• _Problem statement_:
Each line of the data below that includes the string "không" must be copied.

▬▬▬

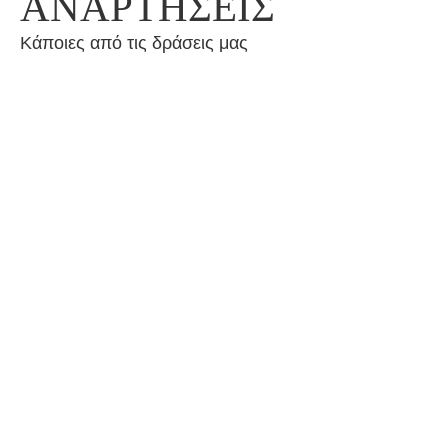
ΑΝΑΡΤΗΣΕΙΣ
Κάποιες από τις δράσεις μας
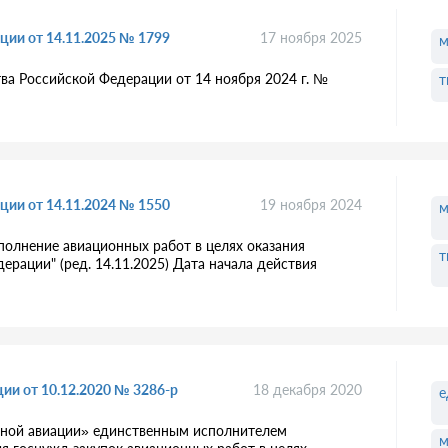
ции от 14.11.2025 № 1799
17 ноября 2025
м
ва Российской Федерации от 14 ноября 2024 г. №
т
ции от 14.11.2024 № 1550
19 ноября 2024
м
полнение авиационных работ в целях оказания
т
рации" (ред. 14.11.2025) Дата начала действия
ии от 10.12.2020 № 3286-р
18 декабря 2020
е
рной авиации» единственным исполнителем
м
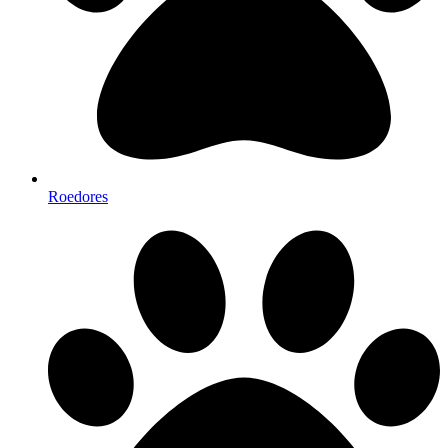
Roedores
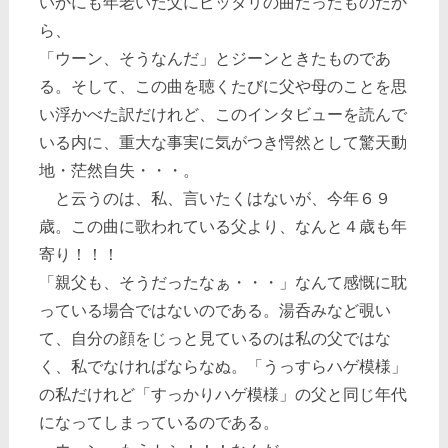
いかにも年老いた父にピッタリの曲だったものだか
ら、
「ウーン、そうなんだ」とジーンときたものであ
る。そして、この曲を聴くたびに父や母のことを思
い浮かべた訳だけれど、このインタビューを読んで
いる内に、重大な事実に気がつき愕然として驚天動
地・茫然自失・・・。
と云うのは、私、言いたくはないが、今年６９
歳。この曲に歌われている父より、なんと４歳も年
寄り！！！
「親父も、そうだったなぁ・・・」なんて感慨に耽
っている場合ではないのである。湯呑みなど覗い
て、自分の顔をじっと見ているのは私の父ではな
く、私でなければならなぬ。「うっすらハゲ模様」
の私だけれど「すっかりハゲ模様」の父と同じ年代
になってしまっているのである。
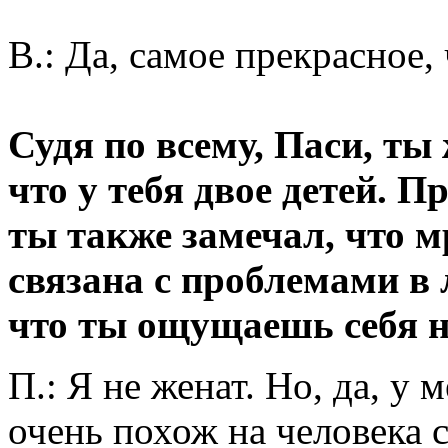
В.: Да, самое прекрасное,
Судя по всему, Паси, ты
что у тебя двое детей. П
ты также замечал, что м
связана с проблемами в
что ты ощущаешь себя 
П.: Я не женат. Но, да, у м
очень похож на человека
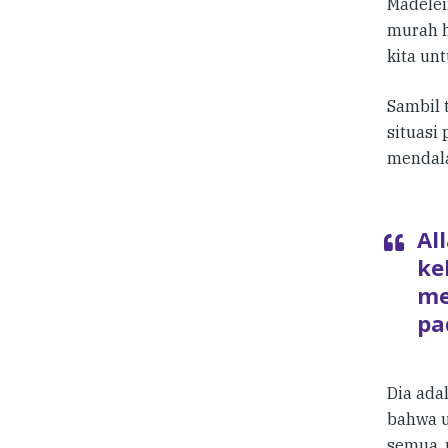
Madelei
murah h
kita un
Sambil 
situasi
mendala
Al
ke
me
pa
Dia ada
bahwa u
semua, 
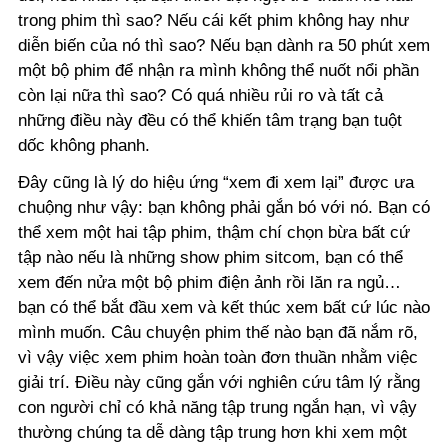
trong phim thì sao? Nếu cái kết phim không hay như
diễn biến của nó thì sao? Nếu bạn dành ra 50 phút xem
một bộ phim để nhận ra mình không thể nuốt nổi phần
còn lại nữa thì sao? Có quá nhiều rủi ro và tất cả
những điều này đều có thể khiến tâm trạng bạn tuột
dốc không phanh.
Đây cũng là lý do hiệu ứng “xem đi xem lại” được ưa
chuộng như vậy: bạn không phải gắn bó với nó. Bạn có
thể xem một hai tập phim, thậm chí chọn bừa bất cứ
tập nào nếu là những show phim sitcom, bạn có thể
xem đến nửa một bộ phim điện ảnh rồi lăn ra ngủ…
bạn có thể bắt đầu xem và kết thúc xem bất cứ lúc nào
mình muốn. Câu chuyện phim thế nào bạn đã nắm rõ,
vì vậy việc xem phim hoàn toàn đơn thuần nhằm việc
giải trí. Điều này cũng gắn với nghiên cứu tâm lý rằng
con người chỉ có khả năng tập trung ngắn hạn, vì vậy
thường chúng ta dễ dàng tập trung hơn khi xem một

▬▬▬

• _Exercise result_:
trong phim thì sao? Nếu cái kết phim không hay như
một bộ phim để nhận ra mình không thể nuốt nổi phần
dốc không phanh.
chuộng như vậy: bạn không phải gắn bó với nó. Bạn có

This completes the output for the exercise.